-- Given records follows --

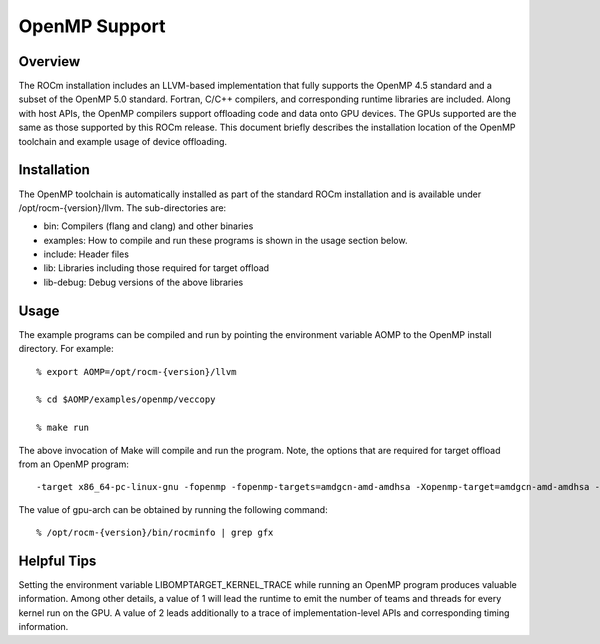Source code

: 

================
OpenMP Support
================

Overview
------------

The ROCm installation includes an LLVM-based implementation that fully supports the OpenMP 4.5 standard and a subset of the OpenMP 5.0 standard. Fortran, C/C++ compilers, and corresponding runtime libraries are included. Along with host APIs, the OpenMP compilers support offloading code and data onto GPU devices. The GPUs supported are the same as those supported by this ROCm release. This document briefly describes the installation location of the OpenMP toolchain and example usage of device offloading. 

Installation
-------------

The OpenMP toolchain is automatically installed as part of the standard ROCm installation and is available under /opt/rocm-{version}/llvm. The sub-directories are:

- bin: Compilers (flang and clang) and other binaries

- examples: How to compile and run these programs is shown in the usage section below. 

- include: Header files

- lib: Libraries including those required for target offload

- lib-debug: Debug versions of the above libraries

Usage
------

The example programs can be compiled and run by pointing the environment variable AOMP to the OpenMP install directory. For example:

::

      % export AOMP=/opt/rocm-{version}/llvm
      
      % cd $AOMP/examples/openmp/veccopy
      
      % make run



The above invocation of Make will compile and run the program. Note, the options that are required for target offload from an OpenMP program: 

::

      -target x86_64-pc-linux-gnu -fopenmp -fopenmp-targets=amdgcn-amd-amdhsa -Xopenmp-target=amdgcn-amd-amdhsa -march=<gpu-arch>


The value of gpu-arch can be obtained by running the following command:

::

      % /opt/rocm-{version}/bin/rocminfo | grep gfx
      

Helpful Tips
-------------

Setting the environment variable LIBOMPTARGET_KERNEL_TRACE while running an OpenMP program produces valuable information. Among other details, a value of 1 will lead the runtime to emit the number of teams and threads for every kernel run on the GPU. A value of 2 leads additionally to a trace of implementation-level APIs and corresponding timing information. 

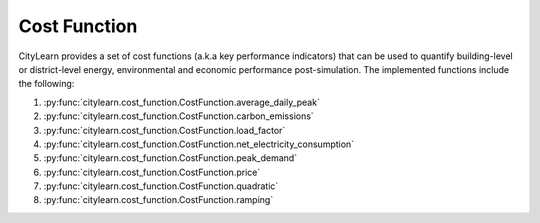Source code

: =============
Cost Function
=============

CityLearn provides a set of cost functions (a.k.a key performance indicators) that can be used to quantify building-level or district-level energy, environmental and economic performance post-simulation. The implemented functions include the following:

1. :py:func:`citylearn.cost_function.CostFunction.average_daily_peak`
2. :py:func:`citylearn.cost_function.CostFunction.carbon_emissions`
3. :py:func:`citylearn.cost_function.CostFunction.load_factor`
4. :py:func:`citylearn.cost_function.CostFunction.net_electricity_consumption`
5. :py:func:`citylearn.cost_function.CostFunction.peak_demand`
6. :py:func:`citylearn.cost_function.CostFunction.price`
7. :py:func:`citylearn.cost_function.CostFunction.quadratic`
8. :py:func:`citylearn.cost_function.CostFunction.ramping`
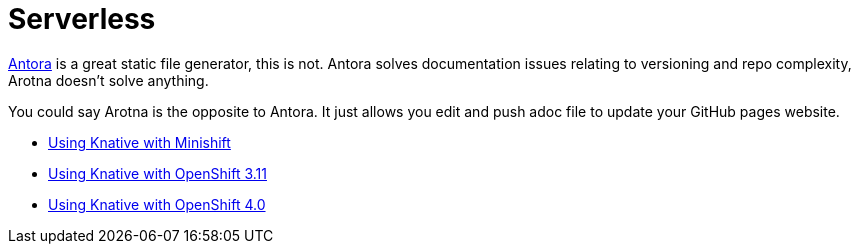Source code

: = Serverless

link:https://antora.org[Antora] is a great static file generator, this is not.
Antora solves documentation issues relating to versioning and repo complexity, Arotna doesn't solve anything.

You could say Arotna is the opposite to Antora. It just allows you edit and push adoc file to update your GitHub pages website.

* link:index.html?e=assembly_knative-minishift.adoc[Using Knative with Minishift]
* link:index.html?e=assembly_knative-OCP-311.adoc[Using Knative with OpenShift 3.11 ]
* link:index.html?e=assembly_knative-OCP-4x.adoc[Using Knative with OpenShift 4.0]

-- Given records concluded --

- What you are asked to do
Return every line above word for word, minus images.

- Expected answer
Source code

: 

================
OpenMP Support
================

Overview
------------

The ROCm installation includes an LLVM-based implementation that fully supports the OpenMP 4.5 standard and a subset of the OpenMP 5.0 standard. Fortran, C/C++ compilers, and corresponding runtime libraries are included. Along with host APIs, the OpenMP compilers support offloading code and data onto GPU devices. The GPUs supported are the same as those supported by this ROCm release. This document briefly describes the installation location of the OpenMP toolchain and example usage of device offloading. 

Installation
-------------

The OpenMP toolchain is automatically installed as part of the standard ROCm installation and is available under /opt/rocm-{version}/llvm. The sub-directories are:

- bin: Compilers (flang and clang) and other binaries

- examples: How to compile and run these programs is shown in the usage section below. 

- include: Header files

- lib: Libraries including those required for target offload

- lib-debug: Debug versions of the above libraries

Usage
------

The example programs can be compiled and run by pointing the environment variable AOMP to the OpenMP install directory. For example:

::

      % export AOMP=/opt/rocm-{version}/llvm
      
      % cd $AOMP/examples/openmp/veccopy
      
      % make run



The above invocation of Make will compile and run the program. Note, the options that are required for target offload from an OpenMP program: 

::

      -target x86_64-pc-linux-gnu -fopenmp -fopenmp-targets=amdgcn-amd-amdhsa -Xopenmp-target=amdgcn-amd-amdhsa -march=<gpu-arch>


The value of gpu-arch can be obtained by running the following command:

::

      % /opt/rocm-{version}/bin/rocminfo | grep gfx
      

Helpful Tips
-------------

Setting the environment variable LIBOMPTARGET_KERNEL_TRACE while running an OpenMP program produces valuable information. Among other details, a value of 1 will lead the runtime to emit the number of teams and threads for every kernel run on the GPU. A value of 2 leads additionally to a trace of implementation-level APIs and corresponding timing information. 

Source code

: =============
Cost Function
=============

CityLearn provides a set of cost functions (a.k.a key performance indicators) that can be used to quantify building-level or district-level energy, environmental and economic performance post-simulation. The implemented functions include the following:

1. :py:func:`citylearn.cost_function.CostFunction.average_daily_peak`
2. :py:func:`citylearn.cost_function.CostFunction.carbon_emissions`
3. :py:func:`citylearn.cost_function.CostFunction.load_factor`
4. :py:func:`citylearn.cost_function.CostFunction.net_electricity_consumption`
5. :py:func:`citylearn.cost_function.CostFunction.peak_demand`
6. :py:func:`citylearn.cost_function.CostFunction.price`
7. :py:func:`citylearn.cost_function.CostFunction.quadratic`
8. :py:func:`citylearn.cost_function.CostFunction.ramping`
Source code

: = Serverless

link:https://antora.org[Antora] is a great static file generator, this is not.
Antora solves documentation issues relating to versioning and repo complexity, Arotna doesn't solve anything.

You could say Arotna is the opposite to Antora. It just allows you edit and push adoc file to update your GitHub pages website.

* link:index.html?e=assembly_knative-minishift.adoc[Using Knative with Minishift]
* link:index.html?e=assembly_knative-OCP-311.adoc[Using Knative with OpenShift 3.11 ]
* link:index.html?e=assembly_knative-OCP-4x.adoc[Using Knative with OpenShift 4.0]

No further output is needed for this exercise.